**Collected data:**
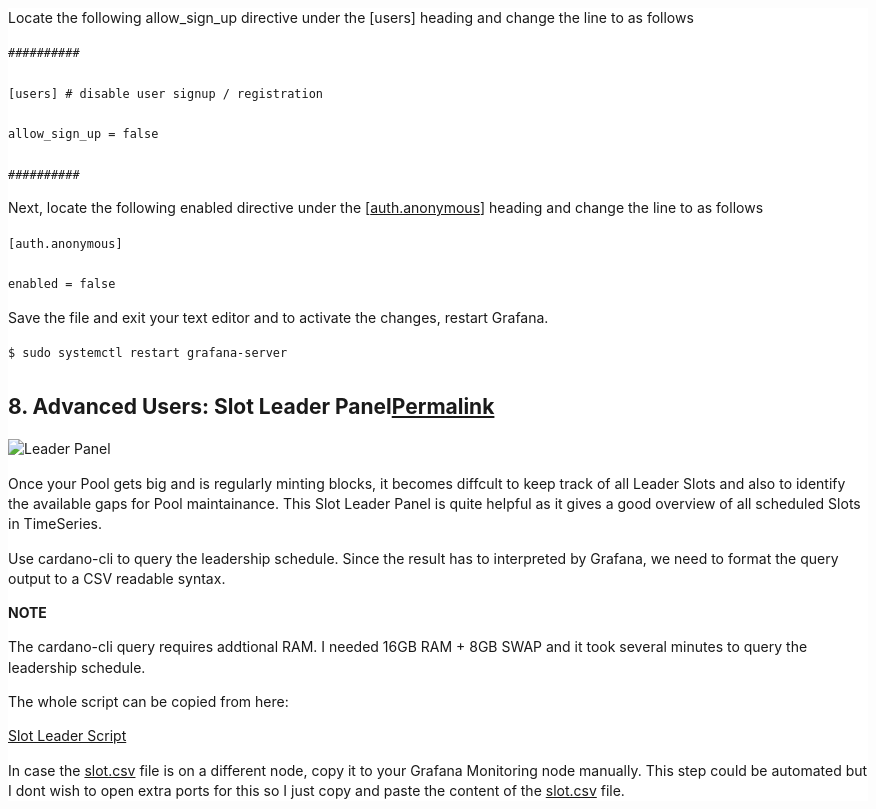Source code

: Locate the following allow_sign_up directive under the \[users\] heading and change the line to as follows

```markup
##########

[users] # disable user signup / registration

allow_sign_up = false

##########

```

Next, locate the following enabled directive under the \[[auth.anonymous](auth.anonymous)\] heading and change the line to as follows

```markup
[auth.anonymous]

enabled = false

```

Save the file and exit your text editor and to activate the changes, restart Grafana.

```markup
$ sudo systemctl restart grafana-server

```

## 8\. Advanced Users: Slot Leader Panel[Permalink](https://sanskys.github.io/grafana/#8-advanced-users-slot-leader-panel)

![Leader Panel](https://sanskys.github.io/assets/images/6b7f55bc225c4e30f346bf154cb39f22_1300x246.jpeg)

Once your Pool gets big and is regularly minting blocks, it becomes diffcult to keep track of all Leader Slots and also to identify the available gaps for Pool maintainance. This Slot Leader Panel is quite helpful as it gives a good overview of all scheduled Slots in TimeSeries.

Use cardano-cli to query the leadership schedule. Since the result has to interpreted by Grafana, we need to format the query output to a CSV readable syntax.

**NOTE**

The cardano-cli query requires addtional RAM. I needed 16GB RAM + 8GB SWAP and it took several minutes to query the leadership schedule.

The whole script can be copied from here:

[Slot Leader Script](https://github.com/sanskys/SNSKY/blob/main/SlotLeader/script.sh)

In case the [slot.csv](slot.csv) file is on a different node, copy it to your Grafana Monitoring node manually. This step could be automated but I dont wish to open extra ports for this so I just copy and paste the content of the [slot.csv](slot.csv) file.
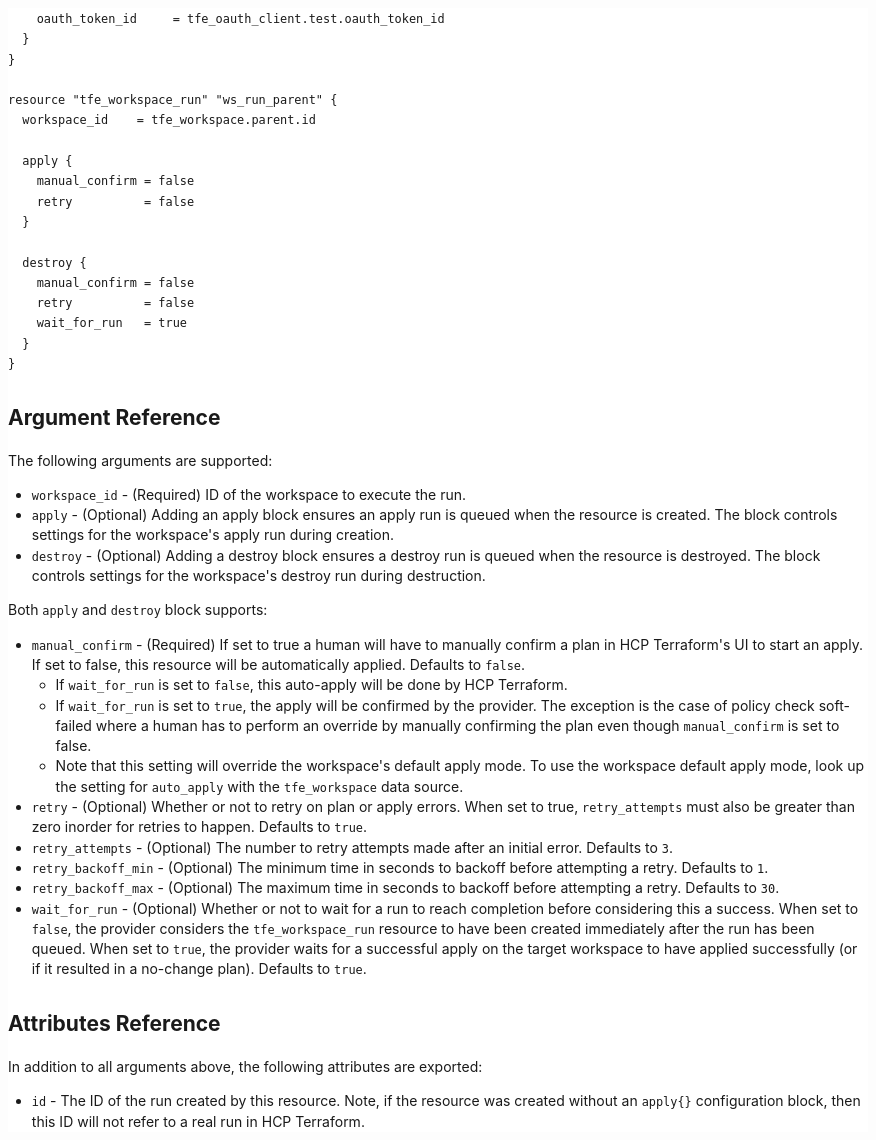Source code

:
 ```hcl
    oauth_token_id     = tfe_oauth_client.test.oauth_token_id
  }
}

resource "tfe_workspace_run" "ws_run_parent" {
  workspace_id    = tfe_workspace.parent.id

  apply {
    manual_confirm = false
    retry          = false
  }

  destroy {
    manual_confirm = false
    retry          = false
    wait_for_run   = true
  }
}

```

## Argument Reference

The following arguments are supported:

* `workspace_id` - (Required) ID of the workspace to execute the run.
* `apply` - (Optional) Adding an apply block ensures an apply run is queued when the resource is created. The block controls settings for the workspace's apply run during creation. 
* `destroy` - (Optional) Adding a destroy block ensures a destroy run is queued when the resource is destroyed. The block controls settings for the workspace's destroy run during destruction.

Both `apply` and `destroy` block supports:

* `manual_confirm` - (Required) If set to true a human will have to manually confirm a plan in HCP Terraform's UI to start an apply. If set to false, this resource will be automatically applied. Defaults to `false`.
  * If `wait_for_run` is set to `false`, this auto-apply will be done by HCP Terraform.
  * If `wait_for_run` is set to `true`, the apply will be confirmed by the provider. The exception is the case of policy check soft-failed where a human has to perform an override by manually confirming the plan even though `manual_confirm` is set to false.
  * Note that this setting will override the workspace's default apply mode. To use the workspace default apply mode, look up the setting for `auto_apply` with the `tfe_workspace` data source.
* `retry` - (Optional) Whether or not to retry on plan or apply errors. When set to true, `retry_attempts` must also be greater than zero inorder for retries to happen. Defaults to `true`.
* `retry_attempts` - (Optional) The number to retry attempts made after an initial error. Defaults to `3`.
* `retry_backoff_min` - (Optional) The minimum time in seconds to backoff before attempting a retry. Defaults to `1`.
* `retry_backoff_max` - (Optional) The maximum time in seconds to backoff before attempting a retry. Defaults to `30`.
* `wait_for_run` - (Optional) Whether or not to wait for a run to reach completion before considering this a success. When set to `false`, the provider considers the `tfe_workspace_run` resource to have been created immediately after the run has been queued. When set to `true`, the provider waits for a successful apply on the target workspace to have applied successfully (or if it resulted in a no-change plan). Defaults to `true`.

## Attributes Reference

In addition to all arguments above, the following attributes are exported:

* `id` - The ID of the run created by this resource. Note, if the resource was created without an `apply{}` configuration block, then this ID will not refer to a real run in HCP Terraform.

**WORK REQUIRED:**
Write out each line above containing "queued".

**EXERCISE RESULT:**
* `apply` - (Optional) Adding an apply block ensures an apply run is queued when the resource is created. The block controls settings for the workspace's apply run during creation. 
* `destroy` - (Optional) Adding a destroy block ensures a destroy run is queued when the resource is destroyed. The block controls settings for the workspace's destroy run during destruction.
* `wait_for_run` - (Optional) Whether or not to wait for a run to reach completion before considering this a success. When set to `false`, the provider considers the `tfe_workspace_run` resource to have been created immediately after the run has been queued. When set to `true`, the provider waits for a successful apply on the target workspace to have applied successfully (or if it resulted in a no-change plan). Defaults to `true`.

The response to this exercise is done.